Updated on: 18 December,2009 06:51 AM IST  | 
Jayita Bandyopadhyay |

It seemed just like another of those infuriating forwards that 'friends' flood your inbox with

Blame shame

It seemed just like another of those infuriating forwards that 'friends' flood your inbox with. The subject line was: a woman's fight against sex slavery. Another of those NGOs looking for contributions, I thought as I was about to hit delete, when the mail popped open and a sentence caught my eye. "...a man who put chili powder in the vagina of one girl..."

I opened the email and it led to a site that hosted popular talks. I was still searching for the line that had caught my eye, when the gritty voice of a woman got to me.


The video was that of a small woman dressed in an unshapely red salwar-kurta on a stage decorated more like an exotic Gujarati haveli.

She was addressing a disciplined gathering with a spattering of blonde and silver heads.


As the woman spoke, her voice clear, her words powerful, and accent emphatic; and as the camera panned her very usual but unusually bright face, I couldn't look away from her piercing eyes.

"I don't even know Pranitha's background. We found her on a railway track. And when we found her, she had been raped by many, many men.
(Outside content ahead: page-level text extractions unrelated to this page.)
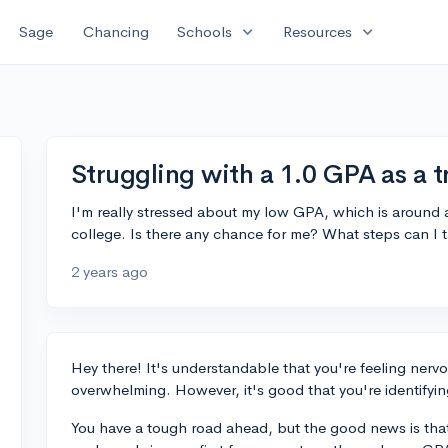
expand_more
expand_more
Sage
Chancing
Schools
Resources
Struggling with a 1.0 GPA as a t
I'm really stressed about my low GPA, which is around a 
college. Is there any chance for me? What steps can I t
2 years ago
Hey there! It's understandable that you're feeling nervo
overwhelming. However, it's good that you're identifyin
You have a tough road ahead, but the good news is that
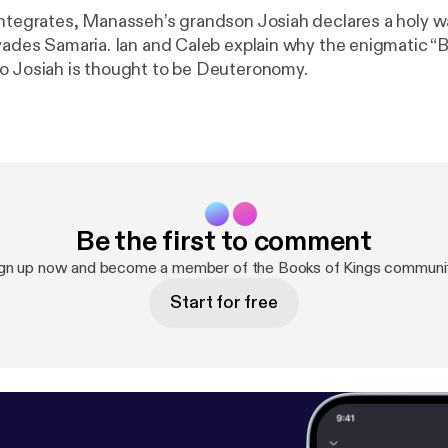
integrates, Manasseh’s grandson Josiah declares a holy w
nvades Samaria. Ian and Caleb explain why the enigmatic “
o Josiah is thought to be Deuteronomy.
Be the first to comment
gn up now and become a member of the Books of Kings communi
Start for free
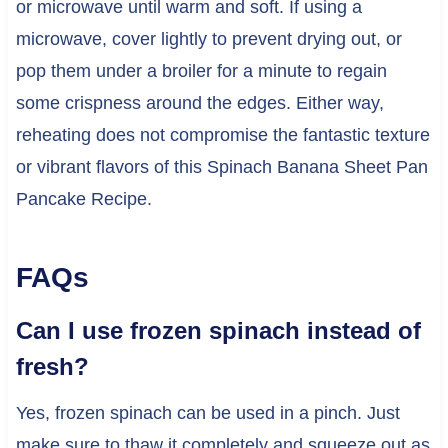
or microwave until warm and soft. If using a
microwave, cover lightly to prevent drying out, or
pop them under a broiler for a minute to regain
some crispness around the edges. Either way,
reheating does not compromise the fantastic texture
or vibrant flavors of this Spinach Banana Sheet Pan
Pancake Recipe.
FAQs
Can I use frozen spinach instead of
fresh?
Yes, frozen spinach can be used in a pinch. Just
make sure to thaw it completely and squeeze out as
The indication was that her intestines were outside her body..." And the camera zoomed in on a photo of a smiling girl, hardly four years old.
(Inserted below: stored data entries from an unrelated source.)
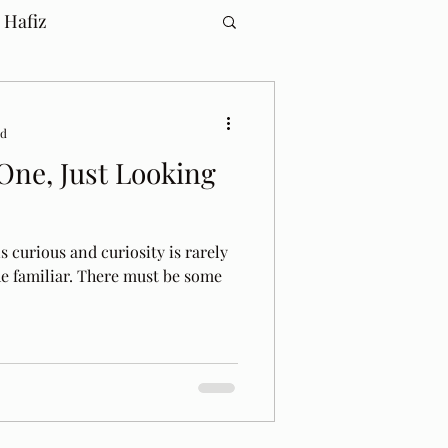
 Hafiz
ad
 One, Just Looking
s curious and curiosity is rarely
he familiar. There must be some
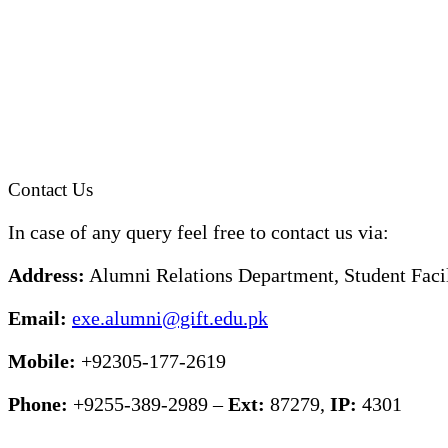
Contact Us
In case of any query feel free to contact us via:
Address:
Alumni Relations Department, Student Facil
Email:
exe.alumni@gift.edu.pk
Mobile:
+92305-177-2619
Phone:
+9255-389-2989 –
Ext:
87279,
IP:
4301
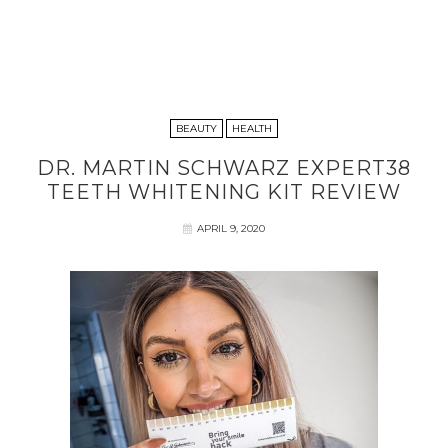
BEAUTY
HEALTH
DR. MARTIN SCHWARZ EXPERT38
TEETH WHITENING KIT REVIEW
APRIL 9, 2020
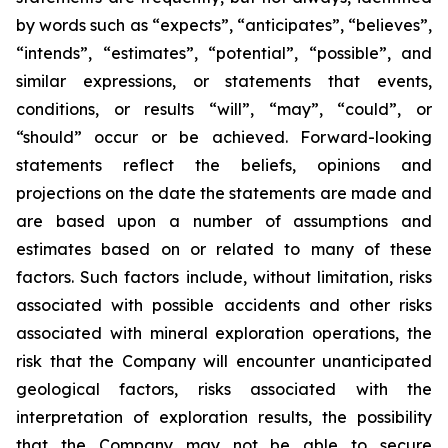
by words such as “expects”, “anticipates”, “believes”,
“intends”, “estimates”, “potential”, “possible”, and
similar expressions, or statements that events,
conditions, or results “will”, “may”, “could”, or
“should” occur or be achieved. Forward-looking
statements reflect the beliefs, opinions and
projections on the date the statements are made and
are based upon a number of assumptions and
estimates based on or related to many of these
factors. Such factors include, without limitation, risks
associated with possible accidents and other risks
associated with mineral exploration operations, the
risk that the Company will encounter unanticipated
geological factors, risks associated with the
interpretation of exploration results, the possibility
that the Company may not be able to secure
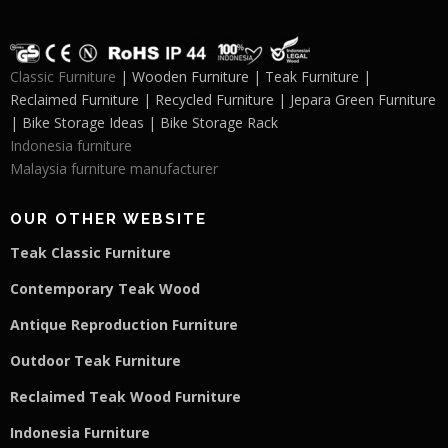
Classic Furniture
| Wooden Furniture | Teak Furniture |
Reclaimed Furniture | Recycled Furniture | Jepara Green Furniture
| Bike Storage Ideas | Bike Storage Rack
Indonesia furniture
Malaysia furniture manufacturer
OUR OTHER WEBSITE
Teak Classic Furniture
Contemporary Teak Wood
Antique Reproduction Furniture
Outdoor Teak Furniture
Reclaimed Teak Wood Furniture
Indonesia Furniture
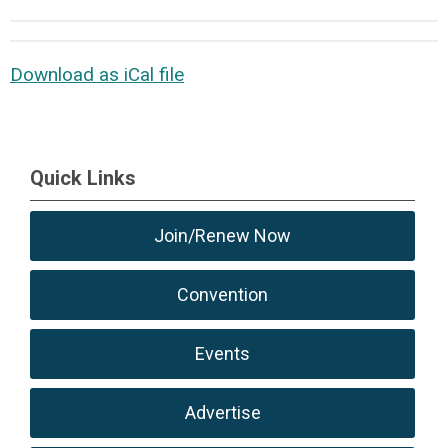
Download as iCal file
Quick Links
Join/Renew Now
Convention
Events
Advertise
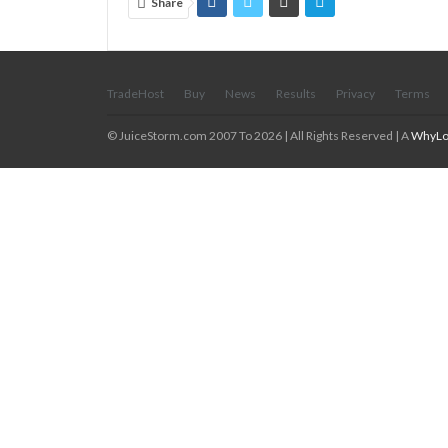
Share
TradeHost
Buy
News
Results
Privacy
Terms
© JuiceStorm.com 2007 To 2026 | All Rights Reserved | A
WhyLo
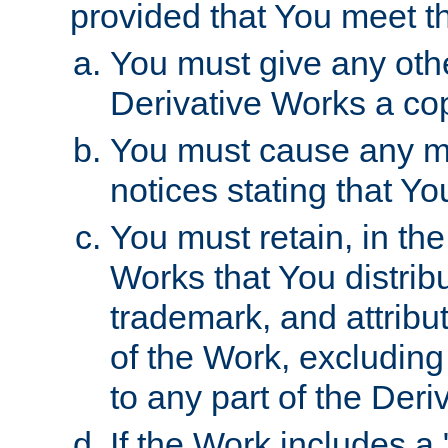
provided that You meet th
You must give any othe
Derivative Works a cop
You must cause any mod
notices stating that Yo
You must retain, in th
Works that You distribu
trademark, and attribu
of the Work, excluding
to any part of the Der
If the Work includes a 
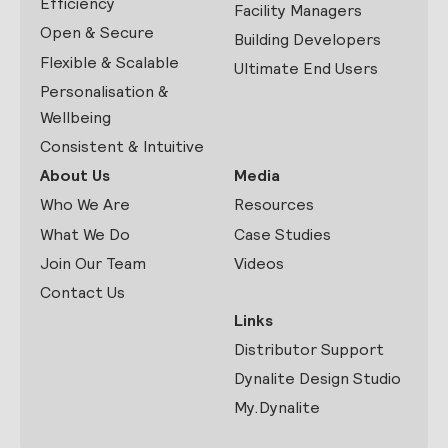
Efficiency
Facility Managers
Open & Secure
Building Developers
Flexible & Scalable
Ultimate End Users
Personalisation &
Wellbeing
Consistent & Intuitive
About Us
Media
Who We Are
Resources
What We Do
Case Studies
Join Our Team
Videos
Contact Us
Links
Distributor Support
Dynalite Design Studio
My.Dynalite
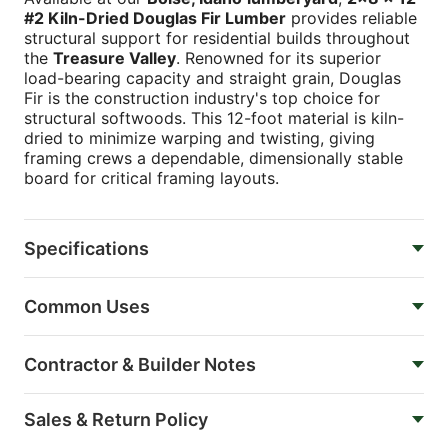
#2 Kiln-Dried Douglas Fir Lumber
provides reliable
structural support for residential builds throughout
the
Treasure Valley
. Renowned for its superior
load-bearing capacity and straight grain, Douglas
Fir is the construction industry's top choice for
structural softwoods. This 12-foot material is kiln-
dried to minimize warping and twisting, giving
framing crews a dependable, dimensionally stable
board for critical framing layouts.
Specifications
Common Uses
Contractor & Builder Notes
Sales & Return Policy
This was Dr Sunitha Krishnan, a 'not-so-famous' social activist who has been silently but relentlessly fighting against sex slavery through her organisation Prajwala.

And she says she has already saved about 3,000 girls. The problem, as she pointed out, was not the rape alone but the inevitable boycott by family and friends. "It's the shame of being exploited that hurts a rape victim the most."
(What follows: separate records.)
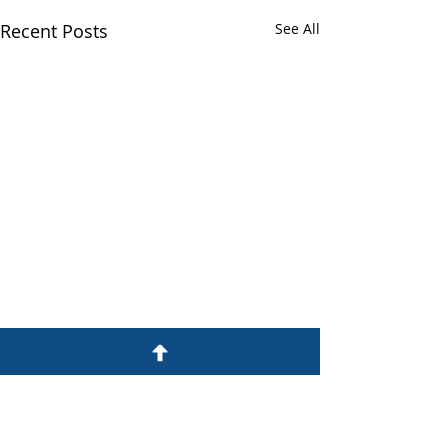
Recent Posts
See All
Comments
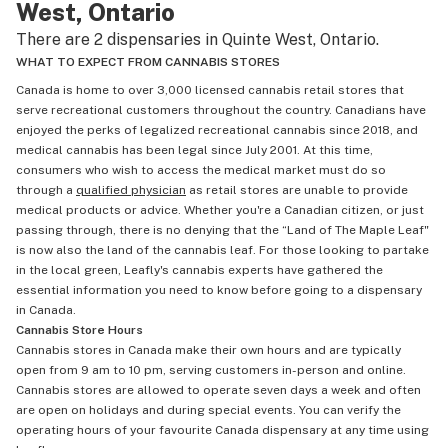
West, Ontario
There are 2 dispensaries in Quinte West, Ontario.
WHAT TO EXPECT FROM CANNABIS STORES
Canada is home to over 3,000 licensed cannabis retail stores that
serve recreational customers throughout the country. Canadians have
enjoyed the perks of legalized recreational cannabis since 2018, and
medical cannabis has been legal since July 2001. At this time,
consumers who wish to access the medical market must do so
through a
qualified physician
as retail stores are unable to provide
medical products or advice. Whether you're a Canadian citizen, or just
passing through, there is no denying that the “Land of The Maple Leaf"
is now also the land of the cannabis leaf. For those looking to partake
in the local green, Leafly's cannabis experts have gathered the
essential information you need to know before going to a dispensary
in Canada.
Cannabis Store Hours
Cannabis stores in Canada make their own hours and are typically
open from 9 am to 10 pm, serving customers in-person and online.
Cannabis stores are allowed to operate seven days a week and often
are open on holidays and during special events. You can verify the
operating hours of your favourite Canada dispensary at any time using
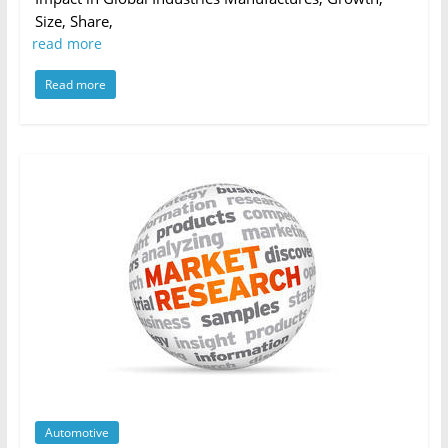
Size, Share,
read more
Read more
Automotive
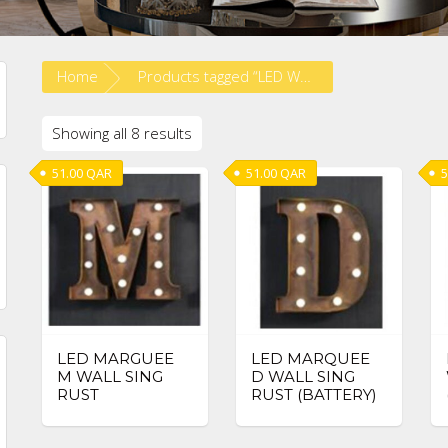
Home
Products tagged “LED WALL SIGN”
Showing all 8 results
51.00
QAR
51.00
QAR
5
in
ax
ice
ice
LED MARGUEE
LED MARQUEE
M WALL SING
D WALL SING
RUST
RUST (BATTERY)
I was already thinking about ways I could contribute, when she said, "When I was 18, I was gang-raped. But I don't remember the rape as such, what I remember is the anger I felt," she said, her head held high, her eyes meeting every pair following her under the spotlight.

She was not hiding, there was no shame. She wasn't a victim. She was a survivor and then I realised when she wanted from us, the society.

She wanted us to help every victim of sexual abuse to become a survivor. And as Sunitha said, her biggest challenge was "the civil society. It's you and me; it's your blocks to accept these victims as your own. ...it's nice and fashionable to talk about human trafficking but not nice to bring them to our homes."

And I was ashamed that I had almost deleted the mail. I am trying to remove the blocks. Will you?